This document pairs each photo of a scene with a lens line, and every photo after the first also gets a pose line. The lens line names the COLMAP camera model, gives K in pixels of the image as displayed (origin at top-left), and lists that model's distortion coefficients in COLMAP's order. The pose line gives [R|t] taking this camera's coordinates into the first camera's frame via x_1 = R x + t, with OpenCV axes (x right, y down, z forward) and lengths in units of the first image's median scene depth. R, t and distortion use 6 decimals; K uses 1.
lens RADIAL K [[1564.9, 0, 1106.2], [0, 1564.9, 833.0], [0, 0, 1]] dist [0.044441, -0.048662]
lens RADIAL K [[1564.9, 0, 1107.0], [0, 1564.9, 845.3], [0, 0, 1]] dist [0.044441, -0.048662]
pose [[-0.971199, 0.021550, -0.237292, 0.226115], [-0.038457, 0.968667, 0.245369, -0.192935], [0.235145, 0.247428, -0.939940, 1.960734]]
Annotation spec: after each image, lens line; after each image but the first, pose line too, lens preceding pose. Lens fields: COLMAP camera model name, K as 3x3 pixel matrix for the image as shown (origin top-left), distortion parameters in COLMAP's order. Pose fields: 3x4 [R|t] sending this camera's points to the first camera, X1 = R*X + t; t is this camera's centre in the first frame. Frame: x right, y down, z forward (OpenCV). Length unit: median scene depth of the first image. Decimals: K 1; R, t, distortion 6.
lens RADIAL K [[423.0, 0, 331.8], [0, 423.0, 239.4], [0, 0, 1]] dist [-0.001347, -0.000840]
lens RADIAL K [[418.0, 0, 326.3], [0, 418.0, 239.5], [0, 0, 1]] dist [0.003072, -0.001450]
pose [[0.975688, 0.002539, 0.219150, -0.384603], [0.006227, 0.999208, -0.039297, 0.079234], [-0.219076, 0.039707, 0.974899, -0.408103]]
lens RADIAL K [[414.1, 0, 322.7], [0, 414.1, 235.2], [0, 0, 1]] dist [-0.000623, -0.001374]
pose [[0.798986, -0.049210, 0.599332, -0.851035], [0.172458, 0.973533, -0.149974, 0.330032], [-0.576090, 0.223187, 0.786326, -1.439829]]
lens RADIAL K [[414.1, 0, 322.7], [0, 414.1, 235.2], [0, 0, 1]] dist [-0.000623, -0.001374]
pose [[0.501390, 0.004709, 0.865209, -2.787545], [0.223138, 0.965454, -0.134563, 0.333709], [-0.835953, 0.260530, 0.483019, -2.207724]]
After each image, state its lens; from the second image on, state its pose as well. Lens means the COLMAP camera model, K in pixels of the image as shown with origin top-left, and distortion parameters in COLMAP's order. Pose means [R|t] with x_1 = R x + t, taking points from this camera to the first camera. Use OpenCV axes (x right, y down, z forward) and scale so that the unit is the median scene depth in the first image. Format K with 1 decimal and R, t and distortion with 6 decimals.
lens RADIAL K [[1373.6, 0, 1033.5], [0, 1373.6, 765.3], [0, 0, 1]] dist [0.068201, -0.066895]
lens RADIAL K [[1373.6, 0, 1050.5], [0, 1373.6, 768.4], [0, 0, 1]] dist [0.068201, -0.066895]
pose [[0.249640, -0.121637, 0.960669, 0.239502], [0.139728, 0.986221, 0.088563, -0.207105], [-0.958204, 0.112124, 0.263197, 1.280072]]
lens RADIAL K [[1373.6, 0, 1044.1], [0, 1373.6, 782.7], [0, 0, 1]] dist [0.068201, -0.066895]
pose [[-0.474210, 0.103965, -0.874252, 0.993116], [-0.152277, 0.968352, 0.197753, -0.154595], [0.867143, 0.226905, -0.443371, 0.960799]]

#### ACTIVITY
Rewrite the entries starting at the line that contains "Annotation spec: after" and ending at the line that contains "0.260530, 0.483019, -2.207724]]", with "pose line" changed to "pose row" and everything else kept the same.

#### RESPONSE AREA
Annotation spec: after each image, lens line; after each image but the first, pose row too, lens preceding pose. Lens fields: COLMAP camera model name, K as 3x3 pixel matrix for the image as shown (origin top-left), distortion parameters in COLMAP's order. Pose fields: 3x4 [R|t] sending this camera's points to the first camera, X1 = R*X + t; t is this camera's centre in the first frame. Frame: x right, y down, z forward (OpenCV). Length unit: median scene depth of the first image. Decimals: K 1; R, t, distortion 6.
lens RADIAL K [[423.0, 0, 331.8], [0, 423.0, 239.4], [0, 0, 1]] dist [-0.001347, -0.000840]
lens RADIAL K [[418.0, 0, 326.3], [0, 418.0, 239.5], [0, 0, 1]] dist [0.003072, -0.001450]
pose [[0.975688, 0.002539, 0.219150, -0.384603], [0.006227, 0.999208, -0.039297, 0.079234], [-0.219076, 0.039707, 0.974899, -0.408103]]
lens RADIAL K [[414.1, 0, 322.7], [0, 414.1, 235.2], [0, 0, 1]] dist [-0.000623, -0.001374]
pose [[0.798986, -0.049210, 0.599332, -0.851035], [0.172458, 0.973533, -0.149974, 0.330032], [-0.576090, 0.223187, 0.786326, -1.439829]]
lens RADIAL K [[414.1, 0, 322.7], [0, 414.1, 235.2], [0, 0, 1]] dist [-0.000623, -0.001374]
pose [[0.501390, 0.004709, 0.865209, -2.787545], [0.223138, 0.965454, -0.134563, 0.333709], [-0.835953, 0.260530, 0.483019, -2.207724]]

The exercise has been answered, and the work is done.